= DOCUMENT =
§ §

Osiris personnifie l’esprit, le Soi, l’être divin présent en l’homme en tant que reflet de l’Esprit divin universel, tandis qu’Isis, son épouse, figure l’âme spirituelle. Dans l’état actuel de l’être humain incarné, le Soi est comme paralysé, réduit à une quasi impuissance, confiné dans le monde souterrain, c’est-à-dire dans les profondeurs obscures de l’être.
Bien que mort et paralysé, Osiris assume dans le monde inférieur le rôle de juger les morts devant la balance de Justice et de Vérité ; l’homme intérieur et ses actes passés sont examinés par le Soi divin, au moyen d’un instrument de mesure impartial. Osiris, le juge intérieur, prend acte du devenir de chacun en fonction de son comportement. Si l’homme est reconnu justifié, il préside à son salut et à sa résurrection depuis son royaume souterrain, la part obscure de l’être humain.
Le processus initiatique
Le processus initiatique en Égypte faisait référence au mythe d’Osiris tué et morcelé, puis reconstitué, et rendu à la vie. L’initié, qui mourait d’une mort rituelle pour renaître, poursuivait pour objectif de réintégrer l’état originel. Le rassemblement des morceaux éparpillés et la reconstitution par Isis du corps d’Osiris signifient la reconstitution de l’unité primordiale et la restauration de l’harmonie dans l’être humain. Dès lors, l’esprit et le corps, la raison et le sentiment, au lieu de se tirailler, marchent dans la même direction par effet de cette renaissance à la vie divine.

§ §

= DONNÉES AFFICHÉES =
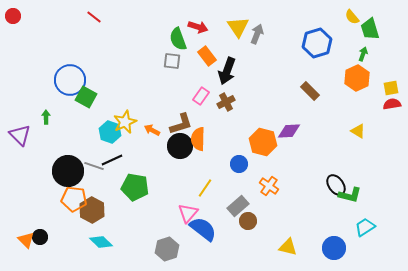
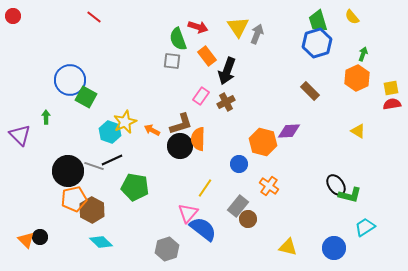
green trapezoid at (370, 29): moved 52 px left, 8 px up
orange pentagon at (74, 199): rotated 20 degrees counterclockwise
gray rectangle at (238, 206): rotated 10 degrees counterclockwise
brown circle at (248, 221): moved 2 px up
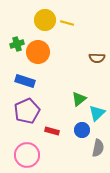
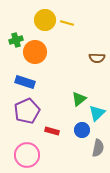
green cross: moved 1 px left, 4 px up
orange circle: moved 3 px left
blue rectangle: moved 1 px down
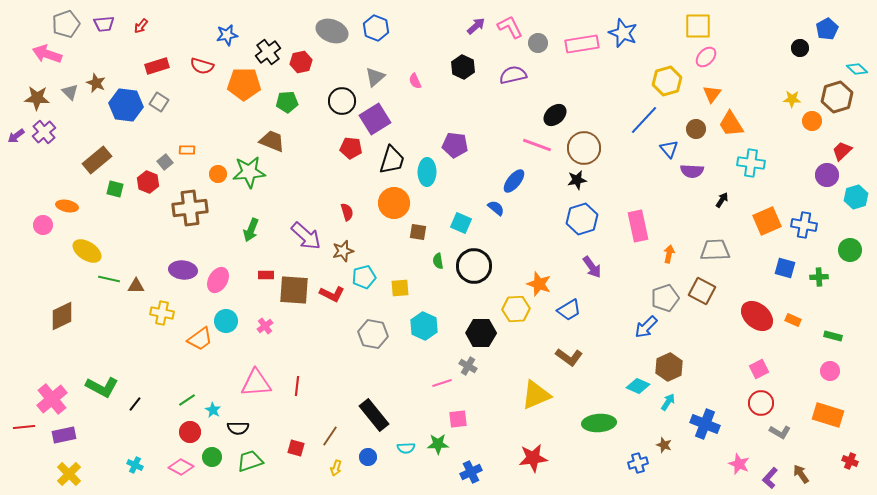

§ §

= CONSIGNE A =
Traduisez en anglais cette phrase du texte sur le mythe d'Osiris : « Osiris, le juge intérieur, prend acte du devenir de chacun en fonction de son comportement. »
= CONSIGNE B =
Rédigez la suite du texte sur le mythe d'Osiris à partir de sa dernière phrase.

= RÉSULTAT A =
Osiris, the inner judge, takes note of each person's destiny according to their conduct.

= RÉSULTAT B =
Isis, l’âme spirituelle, parvient à retrouver les morceaux épars d’Osiris, à l’exception de son phallus. L’homme possède en lui les éléments susceptibles de recomposer l’être primordial, sauf celui qui lui manque : la virilité transcendante, image du pouvoir créateur divin. C’est par l’initiation qu’il regagnera ce pouvoir créateur perdu. Tant qu’il n’a pas retrouvé cette clé, Osiris, même reconstitué, demeure paralysé et figé par la mort.
Depuis le monde souterrain, Osiris préside la fertilité végétale ; il fait pousser et croître les plantes. En commandant dans la nature le cycle de la mort, de la germination, de la renaissance et de l’éclosion, il assure symboliquement la transmutation de l’homme vers un autre état de conscience. Cette fonction rappelle le symbolisme du grain dans les Mystères d’Éleusis, où le premier stade de la renaissance se comparait avec la germination d’une graine. L’initié s’employait à irriguer et à purifier en lui la partie centrale, assimilée à Osiris, demeurée à l’état rigide et momifié, et qu’il s’agissait de régénérer et de rappeler à la vie.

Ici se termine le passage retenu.